Personal profile

Personal profile

Bryce Lease is a Reader in Theatre and Performance Studies. His writings on contemporary international performance have been published in numerous journals, including The Drama Review (TDR)Contemporary Theatre Review (CTR), Theatre Research International (TRI), Theatre Journal, European Stages and New Theatre Quarterly (NTQ). His research has been funded by the Arts and Humanities Research Council (AHRC), the Newton Fund, the British Academy, the Social Science and Humanities Research Council of Canada, the Standing Conference of University Drama Departments (SCUDD) and the Brown International Advanced Research Institute (BIARI). In 2021, he was awarded a Thesaurus Poloniae Fellowship by the Minister of Culture and National Heritage of the Republic of Poland.

Bryce is Co-Editor of Contemporary Theatre Review, a founding member of the Executive Committee for EASTAP (European Association for the Study of Theatre and Performance), an advisory board member for European Stages, and a member of the Arts and Humanities Research Council Peer Review College. At RHUL, he developed the MA Theatre Directing with Katie Mitchell.

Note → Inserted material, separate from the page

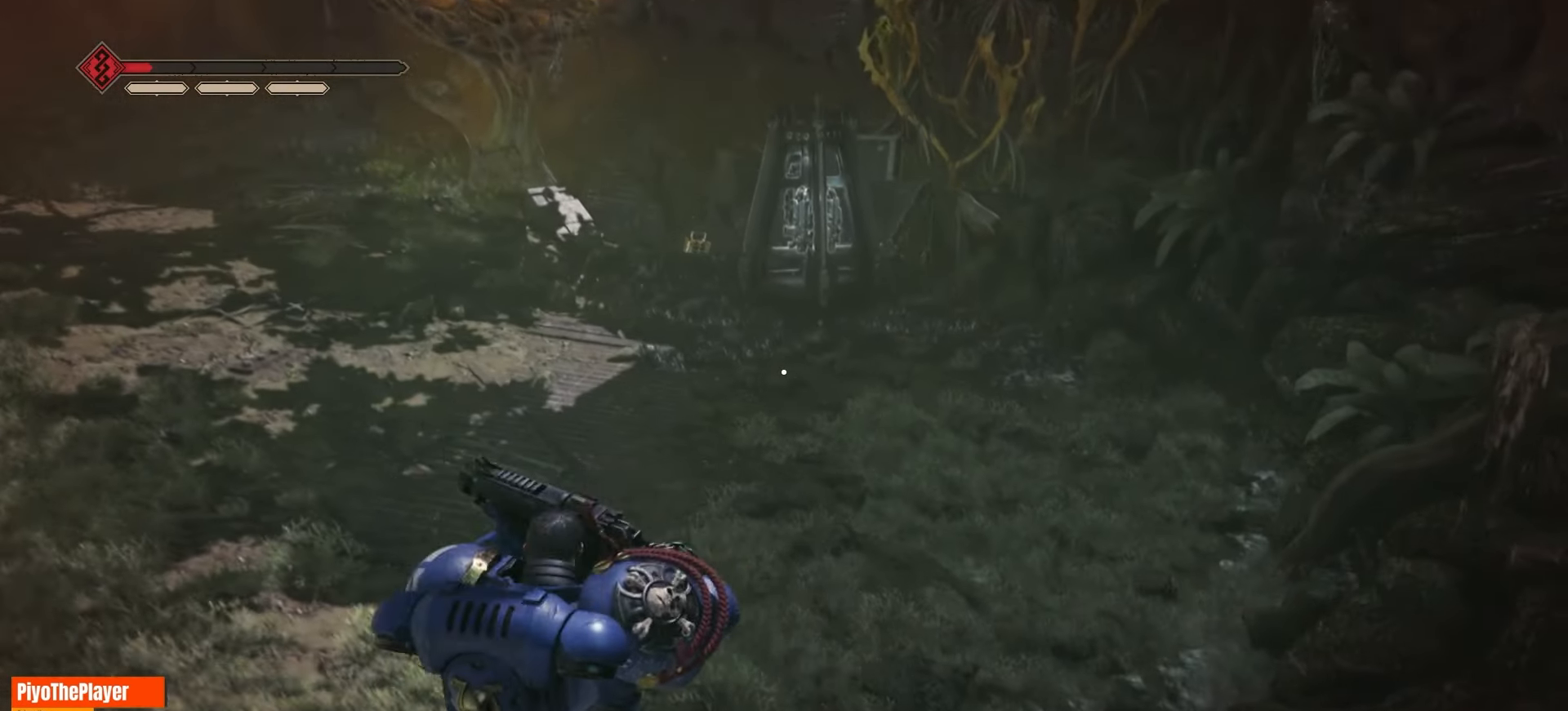
{"keys": ["w"], "mouse": [], "events": []}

Overarching themes that frame his research interests are the interconnections between cultural memory, difficult histories, politics, nascent democracies, nationalism, counterpublics, gender, sexuality, ecologies and cultural geography. Bryce has published numerous articles on Polish theatre and a monograph, After '89: Polish Theatre and the Political, which interrogates the rebirth of the theatre as a site of public intervention and social criticism since the establishment of pluralistic democracy. Two further edited collections on European theatre include Contemporary European Playwrights (Routledge) with Maria Delgado and Dan Rebellato and A History of Polish Theatre (Cambridge University Press) with Katarzyna Fazan and Michal Kobialka.  

Funded projects

In 2013-15, he was Primary Investigator (PI) on the AHRC-funded project, Sequins, Self & Struggle: Performing and Archiving Sex, Place and Class in Pageant Competitions in Cape Town. This project was a collaboration among the Departments of Drama at RHUL and QMUL (UK), The Centre for Curating the Archive and the Centre for African Studies at the University of Cape Town (South Africa), Africana Studies at Brown University (US) and the District Six Museum. The project received international media coverage and resulted in several exhibitions in Cape Town and London, two documentaries, a symposium and curated panel on gay rights for the South Bank Centre’s Mandela Weekend, and a digital archive hosted by the University of Cape Town. http://sequins-self-and-struggle.com/

From 2018-2021, Bryce was the PI on the AHRC-funded project ‘Staging Difficult Pasts: Of Narratives, Objects and Public Memory’ in collaboration with Maria Delgado, Michal Kobialka and Cecilia Sosa. This project examined how theatres and museums are currently shaping public memory of difficult pasts through their staging of narratives and objects. Through fieldwork, workshops, public talks, and symposia the project specifically analysed transnational case studies in Argentina, Poland, Spain and the UK. The project website and archive can be found here: http://stagingdifficultpasts.org/

From 2018-2020, he was Co-I on the project ‘Embodied Performance Practices in Processes of Reconciliation, Construction of Memory and Peace in Chocó and El Pacífico Medio, Colombia’, led by Melissa Blanco-Borelli and Anamaria Tamayo Duque. The project was jointly funded by the Newton Fund in the UK and Colcenicias in Colombia. Developing practices from ‘Sequins, Self and Struggle’ in the Western Cape (South Africa), he helped to develop modes of creating digital archives around local performance practices for marginalised communities. The project webiste and digital archive can be found here: http://perbodigital.com/corpografias/

From 2021-28, he will be a Collaborator on the project ‘Thinking Through the Museum: A Partnership Approach to Curating Difficult Knowledge in Public’, working specifically in the 'National Heritage and Traumatic Memory' research group. The project is led by Erica Lehrer (Concordia) and is funded by the Social Science and Humanities Research Council of Canada. TTTM brings together international scholars, students, museum professionals, and community representatives from 20 museums, universities, and NGOs in Canada, the Netherlands, Poland, South Africa, and the US. The team will work within museum settings to co-produce exhibitions and design tools to challenge elite institutional knowledge systems, and beyond their walls to explore alternative heritage mobilization in festivals, grassroots archives, and site-based curating, where communities can set their own agendas.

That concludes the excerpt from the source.